McKenna explains that 'The Key To Life On Earth’ reflects on mundanity and hostility” as highlighted in the lyrical content, which deals with duality, humanity, and one’s place in the dynamic scape of human experience.
This is mirrored by visuals that show McKenna and his doppelgänger repeating same resented mundane activities, such as brushing their teeth together and sharing a baguette, which quickly result in conflict.
The concept of an inescapable doppelgänger could represent McKenna’s own feelings of imprisonment within a stagnant daily routine, which, due to the current U.K. lockdown, are more fitting and relatable than ever.
McKenna further explains that the video, filmed in the desolate suburban sprawl that was East London before lockdown, focuses on “two people, who are very similar, in conflict with each other”. This is brought to life by Lawther’s role as McKenna’s doppelgänger, which has been long awaited by fans after years of being compared to one another. Lawther himself even admitted in an interview with NME that sometimes strangers “think I’m Declan McKenna.” And for that reason, there was no one more perfectly suited for the role of McKenna’s doppelgänger.
With every release, McKenna seems to sweep new ground so flawlessly that listeners may forget that this is an effort by a twenty-one-year-old on his second album.
'The Key To Life On Earth' is a modern day musical masterpiece and it is evident that McKenna has put his heart and soul into perfecting it. McKenna’s use of juxtaposition between darker and brighter tones, along with the use of distortion in his guitar riffs, creates discordance and cleverly mirrors the unsettling visuals. This gives both the single and the accompanying music video an unavoidable eerie and melancholy aura, giving us a glimpse into the key themes explored in Zeros.

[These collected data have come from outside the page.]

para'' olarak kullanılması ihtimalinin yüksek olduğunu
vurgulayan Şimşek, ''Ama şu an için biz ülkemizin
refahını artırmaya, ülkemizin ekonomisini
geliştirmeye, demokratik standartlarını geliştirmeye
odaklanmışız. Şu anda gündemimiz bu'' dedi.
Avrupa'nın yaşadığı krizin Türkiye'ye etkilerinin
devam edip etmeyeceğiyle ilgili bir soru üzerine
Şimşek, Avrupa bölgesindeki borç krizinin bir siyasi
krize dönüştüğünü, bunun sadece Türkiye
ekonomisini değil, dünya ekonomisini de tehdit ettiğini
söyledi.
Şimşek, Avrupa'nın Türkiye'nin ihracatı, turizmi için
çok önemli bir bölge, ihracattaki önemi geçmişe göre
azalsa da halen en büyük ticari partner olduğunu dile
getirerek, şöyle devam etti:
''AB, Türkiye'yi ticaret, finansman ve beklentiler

From what we have already heard from Zeros, it definitely appears to explore more obscure concepts than McKenna’s acclaimed debut album What Do You Think About The Car, which since its release in 2017, has been streamed over 230 million times on Spotify alone.
I anticipate seeing what more the innovative young star has to offer the indie music scene over the next few months, after letting his mind wander to create a compelling new album which should stand out among the best of 2020.